- The e-scrap industry has been hit by mounting costs, complicated logistics, and rumors proven to be false and tainting the industry’s name according to presenters at Bureau of International Recycling’s (BIR) E-Scrap Committee Meeting in Prague in late October.
- A large focus was on rumors that developing countries are dumping electronic waste in India and Africa. Eric Harris, ISRI associate counsel/director of government and international affairs, explained promoting "good data" over misinformation as "one of the biggest challenges we have," according to Recycling Today.
- Steve Wong, executive president of the China Scrap Plastics Association, said steep costs and tight regulations have hindered competition in China.
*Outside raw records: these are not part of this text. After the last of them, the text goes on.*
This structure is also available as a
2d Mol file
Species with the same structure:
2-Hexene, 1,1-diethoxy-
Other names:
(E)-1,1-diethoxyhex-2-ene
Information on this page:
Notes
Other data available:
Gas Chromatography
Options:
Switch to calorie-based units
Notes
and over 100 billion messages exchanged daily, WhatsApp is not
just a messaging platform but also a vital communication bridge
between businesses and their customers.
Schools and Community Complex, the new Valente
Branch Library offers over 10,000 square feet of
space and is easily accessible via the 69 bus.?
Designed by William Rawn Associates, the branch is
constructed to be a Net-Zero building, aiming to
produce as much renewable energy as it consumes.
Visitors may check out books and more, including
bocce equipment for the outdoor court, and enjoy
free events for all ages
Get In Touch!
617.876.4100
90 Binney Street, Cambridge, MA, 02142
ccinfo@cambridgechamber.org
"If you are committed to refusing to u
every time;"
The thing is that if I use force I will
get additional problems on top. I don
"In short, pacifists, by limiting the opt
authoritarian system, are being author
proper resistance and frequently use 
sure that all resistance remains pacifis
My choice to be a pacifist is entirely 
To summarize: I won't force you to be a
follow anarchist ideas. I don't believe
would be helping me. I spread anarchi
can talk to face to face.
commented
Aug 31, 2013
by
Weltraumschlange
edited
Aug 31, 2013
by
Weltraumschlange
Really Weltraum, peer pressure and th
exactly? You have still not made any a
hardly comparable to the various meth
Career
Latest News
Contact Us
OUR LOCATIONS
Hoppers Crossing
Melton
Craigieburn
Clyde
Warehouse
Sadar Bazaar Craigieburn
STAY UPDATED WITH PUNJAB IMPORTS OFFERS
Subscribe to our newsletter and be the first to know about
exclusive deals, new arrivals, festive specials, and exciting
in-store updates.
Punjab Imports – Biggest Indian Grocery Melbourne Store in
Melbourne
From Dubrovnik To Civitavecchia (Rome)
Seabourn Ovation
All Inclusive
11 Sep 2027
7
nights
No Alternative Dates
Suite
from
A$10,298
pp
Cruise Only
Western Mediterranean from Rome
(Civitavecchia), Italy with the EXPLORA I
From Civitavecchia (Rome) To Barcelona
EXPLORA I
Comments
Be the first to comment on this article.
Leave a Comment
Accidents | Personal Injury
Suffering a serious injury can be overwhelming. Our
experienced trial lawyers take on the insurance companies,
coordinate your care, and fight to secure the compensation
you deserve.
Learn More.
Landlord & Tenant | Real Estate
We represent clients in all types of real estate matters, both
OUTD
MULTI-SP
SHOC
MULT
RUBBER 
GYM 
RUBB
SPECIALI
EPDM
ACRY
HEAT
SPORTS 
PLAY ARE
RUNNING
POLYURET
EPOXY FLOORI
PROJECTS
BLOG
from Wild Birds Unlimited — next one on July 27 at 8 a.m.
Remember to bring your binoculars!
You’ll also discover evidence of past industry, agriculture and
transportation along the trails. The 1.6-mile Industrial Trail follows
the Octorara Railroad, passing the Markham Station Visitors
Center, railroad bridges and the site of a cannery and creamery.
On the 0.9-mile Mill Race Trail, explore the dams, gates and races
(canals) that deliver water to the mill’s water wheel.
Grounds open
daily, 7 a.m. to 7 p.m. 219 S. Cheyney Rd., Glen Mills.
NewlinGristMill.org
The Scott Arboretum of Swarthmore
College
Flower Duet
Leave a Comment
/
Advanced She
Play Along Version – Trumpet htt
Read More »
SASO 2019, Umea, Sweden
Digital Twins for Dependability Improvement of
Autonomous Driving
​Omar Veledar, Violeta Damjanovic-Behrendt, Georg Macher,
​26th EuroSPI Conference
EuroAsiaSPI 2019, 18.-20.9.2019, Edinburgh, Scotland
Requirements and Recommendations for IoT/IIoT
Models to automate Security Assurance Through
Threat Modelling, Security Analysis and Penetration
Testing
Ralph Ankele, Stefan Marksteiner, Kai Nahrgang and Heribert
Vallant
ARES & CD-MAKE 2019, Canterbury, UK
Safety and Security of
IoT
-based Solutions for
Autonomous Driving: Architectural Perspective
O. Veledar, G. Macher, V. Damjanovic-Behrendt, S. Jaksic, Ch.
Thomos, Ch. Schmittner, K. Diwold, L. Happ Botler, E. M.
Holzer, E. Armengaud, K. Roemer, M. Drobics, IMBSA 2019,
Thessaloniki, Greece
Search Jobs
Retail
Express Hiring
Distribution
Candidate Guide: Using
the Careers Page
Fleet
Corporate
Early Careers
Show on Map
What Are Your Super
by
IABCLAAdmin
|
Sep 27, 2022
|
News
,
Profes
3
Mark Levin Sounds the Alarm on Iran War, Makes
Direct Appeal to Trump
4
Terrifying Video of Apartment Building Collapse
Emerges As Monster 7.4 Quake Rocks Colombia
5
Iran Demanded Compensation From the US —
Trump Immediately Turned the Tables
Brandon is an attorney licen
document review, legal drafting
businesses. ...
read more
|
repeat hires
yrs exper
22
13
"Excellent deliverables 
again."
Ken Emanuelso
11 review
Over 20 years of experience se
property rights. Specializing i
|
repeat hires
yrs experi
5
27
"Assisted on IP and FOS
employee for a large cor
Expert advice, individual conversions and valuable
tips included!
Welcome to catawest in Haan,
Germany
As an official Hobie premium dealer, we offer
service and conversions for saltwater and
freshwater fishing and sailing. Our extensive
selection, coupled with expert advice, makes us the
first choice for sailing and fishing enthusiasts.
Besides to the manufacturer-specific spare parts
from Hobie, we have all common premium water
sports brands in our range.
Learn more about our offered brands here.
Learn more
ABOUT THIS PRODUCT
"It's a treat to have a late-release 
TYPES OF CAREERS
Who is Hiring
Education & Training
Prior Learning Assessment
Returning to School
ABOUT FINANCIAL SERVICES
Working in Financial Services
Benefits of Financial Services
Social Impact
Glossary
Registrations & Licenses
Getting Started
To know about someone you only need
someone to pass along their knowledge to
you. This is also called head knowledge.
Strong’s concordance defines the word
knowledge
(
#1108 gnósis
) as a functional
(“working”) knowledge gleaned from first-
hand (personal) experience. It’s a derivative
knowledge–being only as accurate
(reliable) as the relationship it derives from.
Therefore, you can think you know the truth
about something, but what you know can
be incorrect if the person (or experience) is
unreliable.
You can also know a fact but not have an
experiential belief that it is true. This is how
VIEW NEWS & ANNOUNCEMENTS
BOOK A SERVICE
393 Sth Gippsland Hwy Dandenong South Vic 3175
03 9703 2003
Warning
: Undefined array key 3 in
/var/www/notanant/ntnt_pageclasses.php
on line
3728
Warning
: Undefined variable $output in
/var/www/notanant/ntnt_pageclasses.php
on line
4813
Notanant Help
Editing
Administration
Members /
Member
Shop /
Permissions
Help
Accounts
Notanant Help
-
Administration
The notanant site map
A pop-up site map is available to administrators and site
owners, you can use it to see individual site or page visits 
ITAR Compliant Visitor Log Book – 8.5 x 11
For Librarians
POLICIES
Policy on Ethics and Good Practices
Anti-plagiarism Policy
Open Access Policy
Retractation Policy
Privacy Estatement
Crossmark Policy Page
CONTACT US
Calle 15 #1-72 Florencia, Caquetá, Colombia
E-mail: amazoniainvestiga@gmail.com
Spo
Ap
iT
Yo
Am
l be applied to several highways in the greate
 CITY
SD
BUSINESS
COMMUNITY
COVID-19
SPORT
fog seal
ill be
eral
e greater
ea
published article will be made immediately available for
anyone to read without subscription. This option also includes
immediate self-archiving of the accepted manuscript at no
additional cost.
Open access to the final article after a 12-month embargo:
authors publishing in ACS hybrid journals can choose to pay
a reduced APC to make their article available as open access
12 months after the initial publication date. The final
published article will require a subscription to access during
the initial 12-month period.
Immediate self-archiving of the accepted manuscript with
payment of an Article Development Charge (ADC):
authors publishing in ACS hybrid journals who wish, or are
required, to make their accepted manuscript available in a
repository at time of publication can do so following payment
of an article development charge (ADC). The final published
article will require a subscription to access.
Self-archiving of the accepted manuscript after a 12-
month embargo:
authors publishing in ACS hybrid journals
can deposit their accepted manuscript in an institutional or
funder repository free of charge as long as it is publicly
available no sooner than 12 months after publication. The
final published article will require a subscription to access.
Market challenges in Europe, as elsewhere, are largely tied to a shift from costly metals toward other materials, noted Committee Chairman Thomas Papageorgiou of Anamet Recycling Industry SA in Greece. And Harris noted that some U.S. e-scrap recyclers are overpaying for hard-to-find materials.
Despite the discouraging feedback at the BIR meeting, electronics recycling has grown exponentially in the U.S. over the past 10 years, boosting the economy by about $20.6 billion, according to the Institute of Scrap Recycling Industries. And it has generated more than 45,000 full-time jobs (up from 6,000 in 2002).
Still, stakeholders say it is imperative to consider all the issues and turn to innovation to achieve sustainability. Among the top focuses is examining administrative burdens, particularly those burdens’ financial impact, to enable e-recyclers to capitalize on the exploding electronics manufacturing industry while bringing valued commodities to consumers.